Through it all, he looks miserable. I’m still struck by his face, the hollowed out cheeks, his mouth agape in a contorted manner that reminds me a bit too much of the Edvard Munch painting The Scream. He does not look like my father, the gregarious guy who always had so many stories to share and loved to talk. The man who should be sitting down in his Lazy Boy recliner with a bowl of his favorite ice cream covered with Hersey’s syrup, ready to watch the evening news on television. The man who loves Lake Superior and living at his lakeshore home. That man has been gone for quite awhile now and I miss him dearly. His body is left here hanging on, but my dad, he’s no longer with us.

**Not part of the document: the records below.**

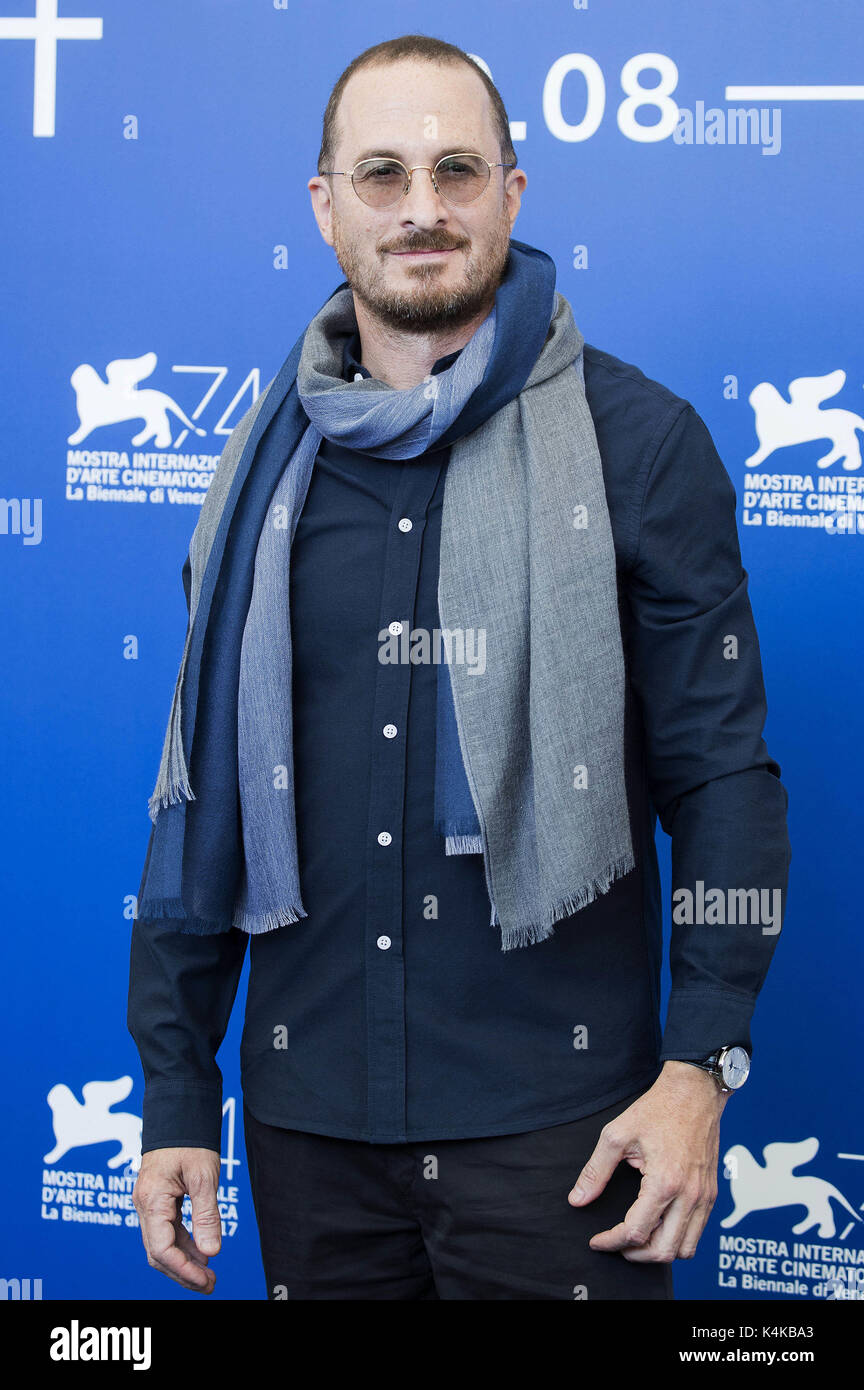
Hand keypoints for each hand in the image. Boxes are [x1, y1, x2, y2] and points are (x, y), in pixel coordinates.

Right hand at [133, 1147, 221, 1292]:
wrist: (178, 1112)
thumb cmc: (190, 1140)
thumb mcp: (204, 1176)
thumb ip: (206, 1216)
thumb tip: (211, 1253)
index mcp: (152, 1201)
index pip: (161, 1249)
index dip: (183, 1270)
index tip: (206, 1280)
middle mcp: (144, 1205)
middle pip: (158, 1253)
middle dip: (183, 1273)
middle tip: (211, 1285)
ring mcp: (149, 1203)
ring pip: (162, 1244)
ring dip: (184, 1262)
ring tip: (209, 1276)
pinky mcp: (157, 1200)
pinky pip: (167, 1230)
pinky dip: (183, 1244)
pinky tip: (202, 1253)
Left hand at [568, 1061, 728, 1261]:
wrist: (695, 1092)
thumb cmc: (656, 1109)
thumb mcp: (616, 1135)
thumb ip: (595, 1171)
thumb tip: (577, 1199)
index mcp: (664, 1182)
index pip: (635, 1232)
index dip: (611, 1242)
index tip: (597, 1241)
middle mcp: (689, 1196)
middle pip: (663, 1251)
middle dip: (634, 1255)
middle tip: (615, 1245)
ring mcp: (704, 1197)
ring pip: (685, 1249)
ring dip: (658, 1252)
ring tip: (636, 1239)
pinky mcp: (711, 1193)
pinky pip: (698, 1233)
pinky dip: (677, 1239)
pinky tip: (658, 1225)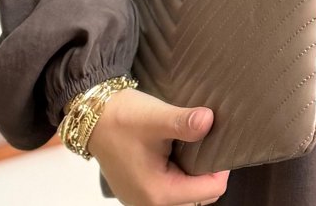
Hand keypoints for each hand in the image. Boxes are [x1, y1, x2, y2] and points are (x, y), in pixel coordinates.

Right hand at [86, 88, 229, 205]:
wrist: (93, 118)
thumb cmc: (122, 118)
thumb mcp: (156, 117)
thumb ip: (184, 122)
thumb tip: (209, 120)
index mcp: (158, 193)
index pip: (209, 191)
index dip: (221, 168)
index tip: (221, 143)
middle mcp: (150, 204)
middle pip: (200, 198)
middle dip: (209, 174)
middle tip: (210, 144)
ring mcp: (143, 200)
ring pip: (186, 197)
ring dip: (195, 176)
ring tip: (195, 148)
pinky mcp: (140, 191)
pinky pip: (171, 191)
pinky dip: (181, 176)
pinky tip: (180, 154)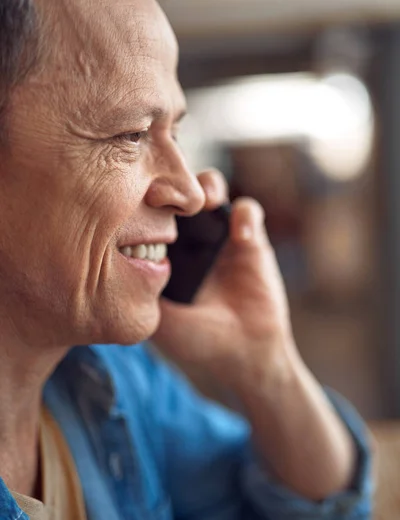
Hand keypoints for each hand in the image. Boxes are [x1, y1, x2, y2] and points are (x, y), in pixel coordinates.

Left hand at [154, 169, 356, 500]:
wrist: (244, 356)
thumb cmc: (199, 341)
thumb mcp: (160, 321)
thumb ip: (140, 296)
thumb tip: (110, 271)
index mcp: (166, 251)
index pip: (152, 211)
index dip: (145, 199)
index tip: (139, 199)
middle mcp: (191, 238)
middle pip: (179, 191)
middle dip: (175, 183)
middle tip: (169, 193)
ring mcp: (220, 236)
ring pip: (212, 189)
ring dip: (209, 187)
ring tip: (205, 202)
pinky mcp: (251, 241)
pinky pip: (249, 211)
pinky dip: (245, 216)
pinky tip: (240, 237)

For the next 40 minutes or so I sit by his side reading a novel and waiting to see if he wakes up. The television that’s bolted to the wall overhead behind me is playing the movie, “Pretty Woman,” on cable, complete with commercials. The subtitles are on. I wonder if the nurse had been watching it before I arrived. I know the movie well and between my reading, and watching my father sleep, I take in a scene or two from the movie. Julia Roberts’ character Vivian walks into the fancy boutique that wouldn’t serve her when she was dressed in her hooker outfit, and lets the bitchy sales woman know she made a big mistake - huge! A bit later she’s in the bathtub with Richard Gere’s Edward, offering up some therapy via her long legs. My familiarity with the movie serves as a good distraction from the sad and heartbreaking reality of seeing my father in his current state.

My Grandma Norma always referred to my dad as her little boy. I think about how sad Grandma Norma would be to see her little boy this way. He was a good son to her, always talking to her on the phone and cutting her grass in the summer, shoveling her snow in the winter. I’m not religious, but I still take comfort in the idea of her watching over him and welcoming him to the otherside when the time comes.

The next morning I’m up early and can’t fall back asleep. Instead I watch my little boy, my William, peacefully sleeping as the dawn’s early light filters into the room. I listen to his soft, even breathing and I think back to my poor father in his bed, so twisted. My father, my son - and here I am in the middle. Seventy-six years separate them — a whole lifetime. I think about all the ways my dad has influenced me throughout my life and I think about all the ways I have and will influence William's life. I hold out hope that I can do half as well as my dad did, because if I can, I consider that a big win.